The Quality of Force by Pat Conrad MD
The 6/1/14 issue of Family Practice News had an innocuous article in the the practice economics section: “Readmissions dropped by 8% from 2011 to 2012.” The author states that the “real dent in hospital readmission rate [was] according to government data.”
– 30-day all-cause Medicare readmissions were 17.5% in 2013, vice 18.5% in 2012, as released by the Agency for Healthcare Research & Quality.
If I haven’t put you to sleep yet, congratulations, because here is where it gets funny:
“Federal officials credited the Affordable Care Act with providing the tools hospitals needed to make improvements, including one that ties hospital payments to reductions in readmission rates.” Translation: our government masters decided not to pay for any additional work done, implying a presumption that the job was not done properly the first time. I had my house painted last spring by, as it turned out, a lousy con man who did a poor quality, incomplete job. And no, I didn’t pay him the balance owed until he actually finished the work, so I understand the concept. But every non-government physician knows that a comprehensively addressed, perfectly treated, good-outcome elderly patient admission can be undone a week later by a fall or a UTI that had noting whatsoever to do with the previous ailment.

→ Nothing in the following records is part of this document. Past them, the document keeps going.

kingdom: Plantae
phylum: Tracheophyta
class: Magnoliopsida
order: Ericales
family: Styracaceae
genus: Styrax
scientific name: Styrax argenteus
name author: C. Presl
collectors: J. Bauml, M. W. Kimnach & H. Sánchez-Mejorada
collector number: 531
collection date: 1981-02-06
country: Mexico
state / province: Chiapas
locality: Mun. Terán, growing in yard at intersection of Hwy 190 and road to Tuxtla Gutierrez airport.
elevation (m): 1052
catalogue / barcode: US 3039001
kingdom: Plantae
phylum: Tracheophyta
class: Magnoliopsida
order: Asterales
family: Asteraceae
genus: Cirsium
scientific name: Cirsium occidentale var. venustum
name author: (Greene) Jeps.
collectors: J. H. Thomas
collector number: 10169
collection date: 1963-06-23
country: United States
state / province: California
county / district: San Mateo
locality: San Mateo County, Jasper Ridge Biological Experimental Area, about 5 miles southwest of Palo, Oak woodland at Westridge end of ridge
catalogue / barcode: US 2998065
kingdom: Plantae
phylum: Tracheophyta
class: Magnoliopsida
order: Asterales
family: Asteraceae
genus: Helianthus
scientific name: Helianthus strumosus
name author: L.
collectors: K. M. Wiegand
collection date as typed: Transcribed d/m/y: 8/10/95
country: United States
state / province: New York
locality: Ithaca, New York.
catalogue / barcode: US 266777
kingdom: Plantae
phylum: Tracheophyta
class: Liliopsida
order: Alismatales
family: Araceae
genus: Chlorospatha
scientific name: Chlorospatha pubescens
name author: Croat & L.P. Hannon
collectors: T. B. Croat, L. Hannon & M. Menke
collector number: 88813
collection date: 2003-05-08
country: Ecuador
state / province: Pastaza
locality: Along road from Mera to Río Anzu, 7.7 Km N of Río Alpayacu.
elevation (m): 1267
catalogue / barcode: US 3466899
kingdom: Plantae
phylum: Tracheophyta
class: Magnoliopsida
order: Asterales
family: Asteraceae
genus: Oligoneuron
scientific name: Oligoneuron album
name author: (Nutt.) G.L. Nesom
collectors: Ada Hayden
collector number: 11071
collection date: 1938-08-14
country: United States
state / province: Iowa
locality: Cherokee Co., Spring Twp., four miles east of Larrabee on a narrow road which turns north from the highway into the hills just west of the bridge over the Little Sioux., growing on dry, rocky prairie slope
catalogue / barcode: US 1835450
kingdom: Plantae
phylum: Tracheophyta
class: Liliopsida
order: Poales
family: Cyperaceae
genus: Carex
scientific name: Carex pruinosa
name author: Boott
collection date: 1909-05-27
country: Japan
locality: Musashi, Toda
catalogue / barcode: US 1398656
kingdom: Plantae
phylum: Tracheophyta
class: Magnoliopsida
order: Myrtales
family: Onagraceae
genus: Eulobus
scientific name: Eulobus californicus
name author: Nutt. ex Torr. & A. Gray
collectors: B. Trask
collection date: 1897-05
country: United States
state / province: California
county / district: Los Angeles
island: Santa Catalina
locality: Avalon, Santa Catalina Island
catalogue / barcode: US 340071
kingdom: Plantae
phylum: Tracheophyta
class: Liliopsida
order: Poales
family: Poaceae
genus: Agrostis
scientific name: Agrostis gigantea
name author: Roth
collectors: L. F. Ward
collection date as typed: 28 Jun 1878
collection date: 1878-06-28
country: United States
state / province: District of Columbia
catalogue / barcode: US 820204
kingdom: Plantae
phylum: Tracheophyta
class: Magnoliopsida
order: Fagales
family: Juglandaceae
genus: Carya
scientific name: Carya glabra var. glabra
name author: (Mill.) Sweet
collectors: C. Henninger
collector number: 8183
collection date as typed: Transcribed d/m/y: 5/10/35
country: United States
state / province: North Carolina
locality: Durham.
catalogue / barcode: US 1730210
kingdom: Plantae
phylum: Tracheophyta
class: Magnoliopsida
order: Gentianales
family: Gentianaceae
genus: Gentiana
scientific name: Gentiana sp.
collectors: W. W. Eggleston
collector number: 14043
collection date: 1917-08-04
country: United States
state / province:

Starting this October “The Medicare Readmissions Reduction Program…imposes payment penalties that will rise to 3% and will be based on readmissions for acute myocardial infarction, heart failure, pneumonia, COPD, and hip/knee arthroplasty.” Because no cardiac patient with COPD is ever at risk for a DVT or pneumonia following a knee replacement.
HHS claims that hospital-acquired conditions decreased 9% from 2010 – 2012, resulting in 15,000 fewer deaths and $3.2 billion saved. Cynics like yours truly will suspect that a lot of these now forbidden complications were simply not reported or hidden within other diagnoses, and that these savings are more extrapolated myth than fact.
Dr. Patrick Conway, the chief medical officer and director for Center for Clinical Standards and Quality at CMS – whew – “credited hospitalists for their role in achieving “dramatic progress.””
“We’ve removed almost half of the measures that were in hospital value-based purchasing …because the performance has increased so much.” But what has that “performance” really been? It means that hospitals and their physicians have treated their patients not necessarily according to their best judgment, but in keeping with CMS dictates. I’m sure Dr. Conway is a very nice gentleman in his private life, and I could not care less – in public he is a government drone, taxpayer-fed, without ever having to see patients, fill out damn codes and modifiers, or risk lawsuit and burnout. His job, competently done, is to spout unproven gibberish about quality and savings as compliments, when these are merely justifications to refuse payment to those who do the work.
What Dr. Conway and his overlord parasites cannot, and will never admit is that their “Readmissions Reduction Program” is force applied by those who don’t treat patients, against those who do. It is a scam whose only achievement has been to alter the way doctors and hospitals try to game the system to survive.
If this were as simple as house painting and the pay scales similar, then I’d probably opt for the fresh air and more provable quality measures.
The thundering herd ‘reforming’ healthcare is busy drawing guidelines, standards, and operating procedures. One of the areas that they seem particularly uninformed about is the management of risk and the concept of liability.
Unwanted things happen in the real world, and it is society’s duty to consider how to minimize the threats of unwanted occurrences. Readmission to hospitals due to inpatient caregiver or hospital error or deficiency is a reasonable goal.
But back a dozen years or so, the Thinkers decided to identify patient Adverse Events (PAE) with error, harm and malpractice. There is a reason these things have different titles and names, and no, it’s not to allow physicians to slip by with shoddy care.
In the legal sense, lumping these things together is to categorize hospitalization as something for which the participants have strict liability for performance. Strict liability means that the performer is responsible for outcome regardless of an assertion of error.
Now, there is nothing wrong with strict liability, or any other sort of liability definition. But in the real world, strict liability costs money; it is a warranty of service. It’s one thing when one warranties a manufactured product; another is when one does so for a human being.
If one wishes to warranty against rehospitalization for urinary tract infection, for instance, all patients should go out on a good antibiotic cocktail that lasts about 30 days or so. That is a reasonable way of reducing the risk of failure, notwithstanding its risk to the patient. Rehospitalization for Stevens-Johnson Syndrome is not covered on the warranty – UTI’s are, although the relative risk is worse for SJS.
30-day risk-bearing is merely 30-day insurance issued by the hospital and doctors, with no cap on liability for payout. One can talk about “being accountable” and that – but it is risk underwriting, no less.
We could pass a law to mandate that all US automobiles remain accident-free for 30 days after they are purchased new – that only seems fair. And the manufacturers would hustle to make sure that there are no potentially lethal defects – which they already do. But if they have to pay out when some idiot t-boned you at a red light – it’s going to cost them. And the consumer.
There’s no way out of this game, except for the holder of strict liability to leave the dance.